Ordinarily we take any porn star’s claims that they had sex with a legitimate celeb with a grain of salt, but this is Lindsay Lohan we’re talking about, so who can say? Infamous sky-diving porn star Alex “Voodoo” Torres claimed on a Toronto radio show that Lindsay paid him for sex while Michael Lohan was sleeping upstairs. Ew. We’re going to go ahead and assume this isn’t true, if only for the sake of our sanity.

4. Skrellie

“Anything Could Happen” ― even this. The two very different musicians split amicably this fall after dating for a year. Yet somehow between these two, it’s Skrillex who has all the Grammys?

3. Marilana

This didn’t end up being a thing. But what if it was? The gloom-pop goddess and the shock-rocker were photographed together early this year, prompting speculation that they were an item.

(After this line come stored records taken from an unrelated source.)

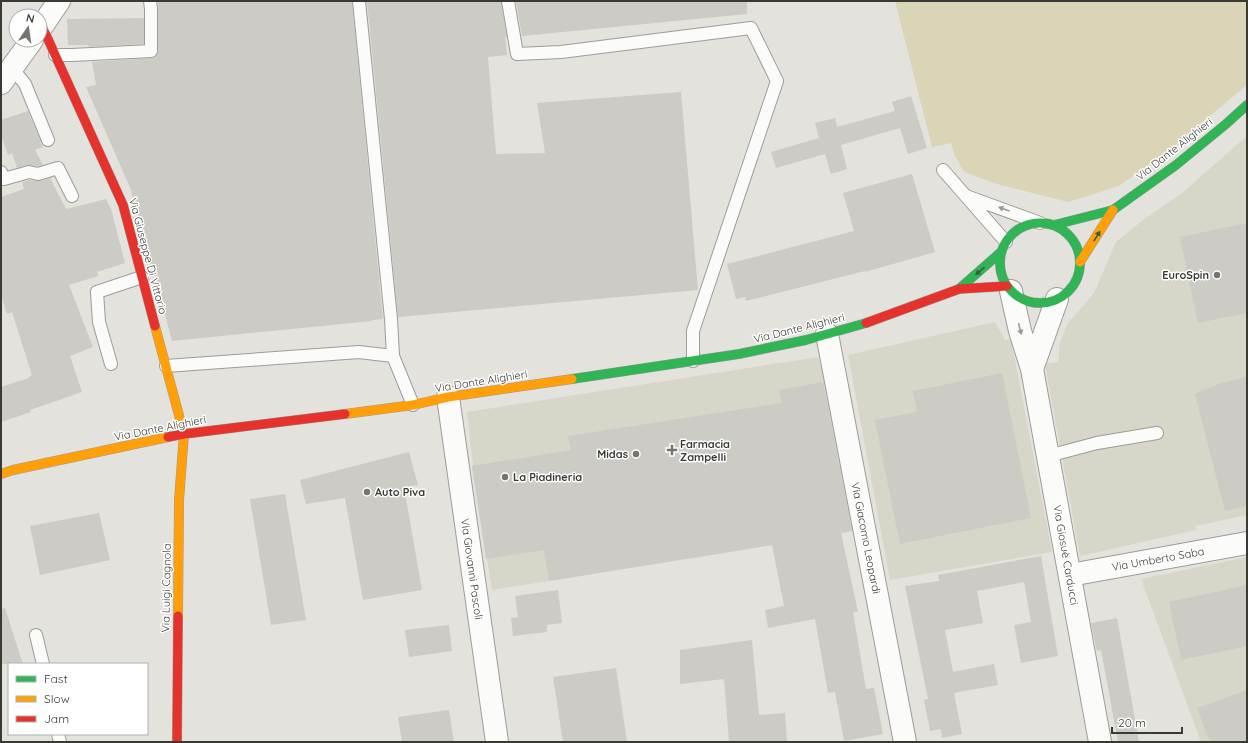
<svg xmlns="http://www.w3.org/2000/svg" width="1248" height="743" viewBox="0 0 1248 743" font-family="Quicksand,sans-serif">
  <rect width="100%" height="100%" fill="#e4e2dc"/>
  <path fill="#d8d6c9" d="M 1247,136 L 1247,515 L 1196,526 L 1196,530 L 1080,556 L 1045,364 L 1058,362 L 1060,342 L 1068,323 L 1094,293 L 1116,242 L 1143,220 L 1182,193 Z
    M 995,322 L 1005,340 L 1011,339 L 1052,552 L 890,580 L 848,355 Z
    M 818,357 L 825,379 L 853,531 L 725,553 L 492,590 L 472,466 L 473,465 L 467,412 Z
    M 1247,557 L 1247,742 L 1201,742 L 1141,579 Z"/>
  <path fill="#dad5b7" d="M 895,1 L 1247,1 L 1247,85 L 1183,138 L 1171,149 L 1119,186 L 1068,202 L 997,184 L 964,172 L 955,156 L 951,143 L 932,147 Z"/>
  <path fill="#cccbc6" d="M 158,1 L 352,1 L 383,319 L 372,320 L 372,321 L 172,341 L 135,202 L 131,193 L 132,192 L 86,87 L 96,85 L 92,62 L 151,58 L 157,55 L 158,51 Z
    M 367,1 L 501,1 L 507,37 L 505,37 L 507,55 L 488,57 L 496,154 L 545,153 L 537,103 L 681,92 L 698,290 L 398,317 Z
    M 516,1 L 747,1 L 747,14 L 522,36 Z
    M 144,18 L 144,44 L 89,47 L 88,45 L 68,45 L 67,19 Z
    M 911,96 L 927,148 L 908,154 L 900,128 L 841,145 L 847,169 L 831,174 L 825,154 L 776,168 L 771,152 L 819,138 L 815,123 L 835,118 L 837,127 L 895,111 L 892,102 Z
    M 28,111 L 43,147 L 35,150 L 43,165 L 38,166 L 27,165 L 17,168 L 12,153 L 8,155 L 1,135 L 1,120 Z
    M 912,174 L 935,252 L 865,272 L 865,271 L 746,301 L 745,297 L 736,299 L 727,264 L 854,231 L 843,193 Z
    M 50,178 L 66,209 L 106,199 L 111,209 L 125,263 L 97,272 L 98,276 L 69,285 L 93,347 L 70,356 L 82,392 L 30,410 L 31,412 L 1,422 L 1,387 L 29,378 L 29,377 L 32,375 L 12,312 L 7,314 L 1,294 L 1,197 L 24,189 L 22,182 L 29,180 L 40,181 Z
    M 1247,223 L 1247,313 L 1198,323 L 1180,237 Z
    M 1002,373 L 1031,518 L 900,544 L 875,420 L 917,412 L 913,391 Z
    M 1247,377 L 1247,506 L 1225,511 L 1195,394 L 1221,383 Z
    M 823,382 L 852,531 L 841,533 L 858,612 L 853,612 L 866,689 L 874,688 L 883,734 L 844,741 L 835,692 L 828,693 L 815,619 L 768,628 L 765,610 L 784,606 L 772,545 L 549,581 L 544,550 L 486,559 L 472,466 L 571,450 L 568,436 L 782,403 L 779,390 Z
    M 409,452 L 418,485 L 404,487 L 422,590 L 363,600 L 345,498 L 306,504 L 300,480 Z
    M 285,494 L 306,620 L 271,625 L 250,499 Z
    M 99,513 L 110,560 L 40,575 L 30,526 Z
    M 1041,556 L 1058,656 L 1021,663 L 1014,625 L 1031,622 L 1024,582 L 977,591 L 983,623 L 945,630 L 953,672 L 994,664 L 998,685 L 954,693 L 962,734 L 942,738 L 941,729 L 930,731 L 924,700 L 928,699 L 905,586 L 939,581 L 938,575 Z
    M 1247,585 L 1247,646 L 1181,660 L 1169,602 Z
    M 558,590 L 562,623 L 547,625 L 547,632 L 513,636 L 511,618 L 518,617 L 515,596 Z
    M 5,608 L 19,652 L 23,664 L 1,664 L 1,609 Z
    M 1117,618 L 1122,646 L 1139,742 L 1118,742 L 1101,650 L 1097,651 L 1092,628 L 1091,623 Z
    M 449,625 L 452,651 L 409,657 L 405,630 Z
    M 752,640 L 759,715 L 785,713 L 787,742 L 729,742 L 724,679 L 680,684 L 680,650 Z
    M 616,668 L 627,742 L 563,742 L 553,677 Z
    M 1247,690 L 1247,742 L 1210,742 L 1197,708 Z
    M 449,710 L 454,742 L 402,742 L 398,717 Z"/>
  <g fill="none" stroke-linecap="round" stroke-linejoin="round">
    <defs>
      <path id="lane" d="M 359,1 L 391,319 L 393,356
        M 508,1 L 517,54 L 561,52 L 751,28 L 777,81 L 693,331 L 693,361
        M 55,55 L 72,55 L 151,51 L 151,9 L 150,1
        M 12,68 L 25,84 L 48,140
        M 943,170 L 1006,242
        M 1,172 L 4,179 L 29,172 L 38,174 L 58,168 L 72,196
        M 966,196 L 1040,223
        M 111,364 L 99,322 L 97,292 L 142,277
        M 166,366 L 359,352 L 393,356 L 413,405
        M 1048,456 L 1097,443 L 1157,433
        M 36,635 L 43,664
        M 58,734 L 60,742"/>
      <path id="street" d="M 42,26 L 59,1
        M 1,83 L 32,40
        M 1011,291 L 1020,331 L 1032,369 L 1100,742
        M 827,334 L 905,742
        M 1032,369 L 1057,299
        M 448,397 L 497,742
        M 1070,575 L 1247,543"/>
      <path id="fast" d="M1000 263a40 40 0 1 1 80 0a40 40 0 1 1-80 0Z
        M 1054,225 L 1113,210 L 1176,165 L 1226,124 L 1247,105
        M 959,289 L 1001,252
        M 572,379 L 739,354 L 806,340 L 866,323"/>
      <path id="slow" d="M 1080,262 L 1113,210
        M 155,326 L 184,434 L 179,500 L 178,616
        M 345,414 L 413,405 L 448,397 L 572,379
        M 1,474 L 13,470 L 168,437"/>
      <path id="jam" d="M 42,26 L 123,205 L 155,326
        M 866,323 L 959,289 L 1007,286
        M 168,437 L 184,434 L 345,414
        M 177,742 L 178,616"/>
    </defs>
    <use href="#lane" stroke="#9e9c97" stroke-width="14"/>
    <use href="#street" stroke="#9e9c97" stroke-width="24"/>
    <use href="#fast" stroke="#9e9c97" stroke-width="10"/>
    <use href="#slow" stroke="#9e9c97" stroke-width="10"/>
    <use href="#jam" stroke="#9e9c97" stroke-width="10"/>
    <use href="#lane" stroke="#fbfbfa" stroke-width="12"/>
    <use href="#street" stroke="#fbfbfa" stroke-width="22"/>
    <use href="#fast" stroke="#30b455" stroke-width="9"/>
    <use href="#slow" stroke="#ff9f0a" stroke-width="9"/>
    <use href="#jam" stroke="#e5322d" stroke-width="9"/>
  </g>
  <defs><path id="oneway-solid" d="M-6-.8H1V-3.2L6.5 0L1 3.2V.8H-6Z"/></defs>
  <g fill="#9a9a98">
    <use href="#oneway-solid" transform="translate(1004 209) rotate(-160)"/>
    <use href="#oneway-solid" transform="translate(1020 329) rotate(76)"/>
  </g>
  <g fill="#375f3f">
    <use href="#oneway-solid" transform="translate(1097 236) rotate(-58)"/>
    <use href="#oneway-solid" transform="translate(980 271) rotate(139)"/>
  </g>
  <g fill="#76756f" stroke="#fff" stroke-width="1.5">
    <circle cx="1217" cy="275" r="4"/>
    <path d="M670 444h4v4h4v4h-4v4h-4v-4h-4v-4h4z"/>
    <circle cx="636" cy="454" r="4"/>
    <circle cx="505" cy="477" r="4"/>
    <circle cx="367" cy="492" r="4"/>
  </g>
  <g text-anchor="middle" stroke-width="3" stroke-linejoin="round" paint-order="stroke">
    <g font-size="11" fill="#3a3a35" stroke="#fff">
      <text transform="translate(1174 149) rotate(-38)" y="4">Via Dante Alighieri</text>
      <text transform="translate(148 256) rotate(75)" y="4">Via Giuseppe Di Vittorio</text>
      <text transform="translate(799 328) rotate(-14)" y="4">Via Dante Alighieri</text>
      <text transform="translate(481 381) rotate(-9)" y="4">Via Dante Alighieri</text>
      <text transform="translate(160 428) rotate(-11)" y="4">Via Dante Alighieri</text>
      <text transform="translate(866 538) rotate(79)" y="4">Via Giacomo Leopardi</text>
      <text transform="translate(1066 555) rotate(80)" y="4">Via Giosuè Carducci</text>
      <text transform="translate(1158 559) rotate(-10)" y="4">Via Umberto Saba</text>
      <text transform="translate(472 569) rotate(82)" y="4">Via Giovanni Pascoli</text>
      <text transform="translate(166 588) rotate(-89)" y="4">Via Luigi Cagnola</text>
    </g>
    <g font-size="11" font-weight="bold" fill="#3a3a35" stroke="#fff" text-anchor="start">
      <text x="1209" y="279" text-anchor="end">EuroSpin</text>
      <text x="680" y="448">Farmacia<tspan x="680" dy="13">Zampelli</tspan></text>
      <text x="628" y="458" text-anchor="end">Midas</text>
      <text x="513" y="481">La Piadineria</text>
      <text x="375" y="496">Auto Piva</text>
    </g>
  </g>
  <rect width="1248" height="743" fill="none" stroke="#3a3a35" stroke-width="4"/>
  <rect x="8" y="663" width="140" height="72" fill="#ffffff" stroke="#b0b0ae"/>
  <rect x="16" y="676" width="20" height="6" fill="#30b455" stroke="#b0b0ae"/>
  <text x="44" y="683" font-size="12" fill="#3a3a35">Fast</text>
  <rect x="16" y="696" width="20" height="6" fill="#ff9f0a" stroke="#b0b0ae"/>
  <text x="44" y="703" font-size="12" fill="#3a3a35">Slow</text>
  <rect x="16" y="716" width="20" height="6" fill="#e5322d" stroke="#b0b0ae"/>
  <text x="44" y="723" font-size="12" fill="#3a3a35">Jam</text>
  <g transform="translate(28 28) rotate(13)"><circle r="19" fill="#ffffff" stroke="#b0b0ae"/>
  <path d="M0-3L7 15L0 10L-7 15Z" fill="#76756f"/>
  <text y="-6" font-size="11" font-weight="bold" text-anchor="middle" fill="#3a3a35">N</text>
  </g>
  <path d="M1112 727v6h70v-6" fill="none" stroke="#3a3a35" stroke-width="2"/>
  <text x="1118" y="727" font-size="12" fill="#3a3a35" stroke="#ffffff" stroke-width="3" paint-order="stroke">20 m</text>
</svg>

We imagine their favorite activities as a couple would be walking forlornly in the rain, fornicating in pet cemeteries, and crying in the dark.

2. Nobbi

Losing her mother had to be tough, and in times of need, it’s perfectly acceptable to turn to your adoptive brother for a shoulder to cry on. But not a shoulder to nibble on! Bobbi Kristina and Nick Gordon's short-lived engagement has been called off, which is bound to make family gatherings preeeetty awkward from here on out.

1. Chrihanna

Rihanna and Chris Brown getting back together would have been a tasteless punchline back in 2009. Now, it’s reality. We’re not sure about the status of their relationship, but they’ve spent a lot of time both working and playing together, often without all of their clothes on. How could a woman who seems so liberated and powerful in some ways become best known for playing the battered housewife role?

Which 2012 pairing had you saying, "Huh?"